Yes, after a while Jeanne has more problems recognizing stuff or even people. After a while she doesn’t even recognize her children or her husband. And by this time you – yeah, you, the cynical type who was mocking the film by calling it a feng shui horror movie – get inside Jeanne’s head. Because sometimes you actually see Jeanne’s delusions. People change while you’re watching them and you start disbelieving your own eyes… “Surely that person’s face didn’t just change?” Yes, it did.
It’s not often you hear me say this, but the special effects actually warmed me up for this film. And things don’t stop there: after her apartment and family have changed, Jeanne suddenly sees a new face in the mirror. Jeanne has become another Jeanne (Monica Bellucci). What is going on? The only clue Jeanne finds to her changing world is an old photograph from an old trip to Spain. Maybe she’ll find the answer there…
Are you intrigued? I can imagine you are and let’s face it, Ne Te Retourne Pas feels like a different sort of movie. And there’s not much to complain about the second part of the film: once Jeanne (Belluci) leaves France, the film finally gets on the right track. Now, don’t believe I’m blaming Marceau: she’s actually quite good as a character losing her mind (or thinking she does). And yes, I assume it’s horrid to watch your entire world suddenly being different from how you’d always imagined it. Having to believe a total stranger saying he’s your husband while not even being able to recognize yourself in a mirror. But because of Jeanne’s many tantrums in the beginning of the film (the table has moved!!!) you can’t feel empathy with a woman being unable to find her way home. Much like the aforementioned L’Empreinte de l’Ange where Frot’s character is so neurotic you feel like bringing her to a mental institution yourself. By the time the films nears its twist climax (Frot wasn’t mad, her baby daughter hadn’t died in a fire but was saved by a childless woman who’d raised her as her own), you feel unwilling to accept the twist and end up with the sensation two hours of your life have been completely wasted.
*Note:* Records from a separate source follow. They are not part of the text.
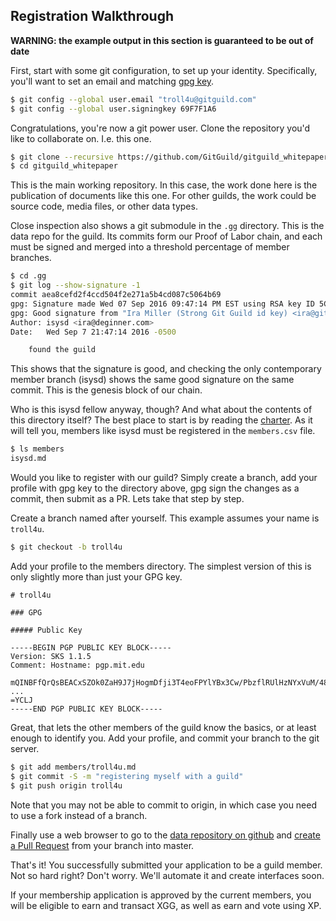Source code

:## Registration Walkthrough

__WARNING: the example output in this section is guaranteed to be out of date__

First, start with some git configuration, to set up your identity. Specifically, you'll want to set an email and matching [gpg key](https://git-scm.com/book/en/v2/Git-Tools-Signing-Your-Work).

```sh
$ git config --global user.email "troll4u@gitguild.com"
$ git config --global user.signingkey 69F7F1A6
```

Congratulations, you're now a git power user. Clone the repository you'd like to collaborate on. I.e. this one.

```sh
$ git clone --recursive https://github.com/GitGuild/gitguild_whitepaper.git
$ cd gitguild_whitepaper
```

This is the main working repository. In this case, the work done here is the publication of documents like this one. For other guilds, the work could be source code, media files, or other data types.

Close inspection also shows a git submodule in the `.gg` directory. This is the data repo for the guild. Its commits form our Proof of Labor chain, and each must be signed and merged into a threshold percentage of member branches.

```sh
$ cd .gg
$ git log --show-signature -1
commit aea8cefd2f4ccd504f2e271a5b4cd087c5064b69
gpg: Signature made Wed 07 Sep 2016 09:47:14 PM EST using RSA key ID 5C3586F6
gpg: Good signature from "Ira Miller (Strong Git Guild id key) <ira@gitguild.com>"
Author: isysd <ira@deginner.com>
Date:   Wed Sep 7 21:47:14 2016 -0500

    found the guild
```

This shows that the signature is good, and checking the only contemporary member branch (isysd) shows the same good signature on the same commit. This is the genesis block of our chain.

Who is this isysd fellow anyway, though? And what about the contents of this directory itself? The best place to start is by reading the [charter](https://github.com/isysd/gitguild_whitepaper_data/blob/isysd/charter.md). As it will tell you, members like isysd must be registered in the `members.csv` file.

```sh
$ ls members
isysd.md
```

Would you like to register with our guild? Simply create a branch, add your profile with gpg key to the directory above, gpg sign the changes as a commit, then submit as a PR. Lets take that step by step.

Create a branch named after yourself. This example assumes your name is `troll4u`.

```sh
$ git checkout -b troll4u
```

Add your profile to the members directory. The simplest version of this is only slightly more than just your GPG key.

```
# troll4u

### GPG

##### Public Key

-----BEGIN PGP PUBLIC KEY BLOCK-----
Version: SKS 1.1.5
Comment: Hostname: pgp.mit.edu

mQINBFfQrQsBEACxSZOk0ZaH9J7jHogmDfji3T4eoFPYlYBx3Cw/PbzflRUlHzNYxVuM/48K
...
=YCLJ
-----END PGP PUBLIC KEY BLOCK-----
```

Great, that lets the other members of the guild know the basics, or at least enough to identify you. Add your profile, and commit your branch to the git server.

```sh
$ git add members/troll4u.md
$ git commit -S -m "registering myself with a guild"
$ git push origin troll4u
```

Note that you may not be able to commit to origin, in which case you need to use a fork instead of a branch.

Finally use a web browser to go to the [data repository on github](https://github.com/isysd/gitguild_whitepaper_data) and [create a Pull Request](https://help.github.com/articles/creating-a-pull-request/) from your branch into master.

That's it! You successfully submitted your application to be a guild member. Not so hard right? Don't worry. We'll automate it and create interfaces soon.  

If your membership application is approved by the current members, you will be eligible to earn and transact XGG, as well as earn and vote using XP.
That Ne Te Retourne Pas manages to recover from this is proof that the second half of this film is pretty darn good. This shouldn’t come as too much of a surprise if you see the director is also the writer of the film. Her name is Marina de Van and you may not recognize the name, but she also wrote a couple of François Ozon movies (Les Amants Criminels, Sous Le Sable and 8 Femmes). Amants was another movie that suffered from a premise I couldn’t cope with (it was partially saved by the excellent actors Jérémie Renier and Natacha Régnier), but 8 Femmes proved de Van could come up with a climax that sounded odd but acceptional at the same time. Ne Te Retourne Pas was her directing debut and she may have shot herself in the food by describing Jeanne’s initial world with unnecessary scenes (much of the backstory was unneeded and only helped you getting irritated by this neurotic woman)… but de Van manages to pull you back into the film with the second part of her story.
Which brings us to the final score and that’s 4/10. However, when this movie will be shown on tv I will record it, which I may not do with every movie I’ll give a score of 5.5 or 6 to. Ne Te Retourne Pas may not be good, but it’s an interesting failure and it deserves your attention as much as well-made but brainless popcorn fodder. In fact, in a couple of years time you’ll say: “Oh, Ne Te Retourne Pas, that was that half-arsed movie with the changing faces.” But you’ll still remember it and in a way, doesn’t that count too?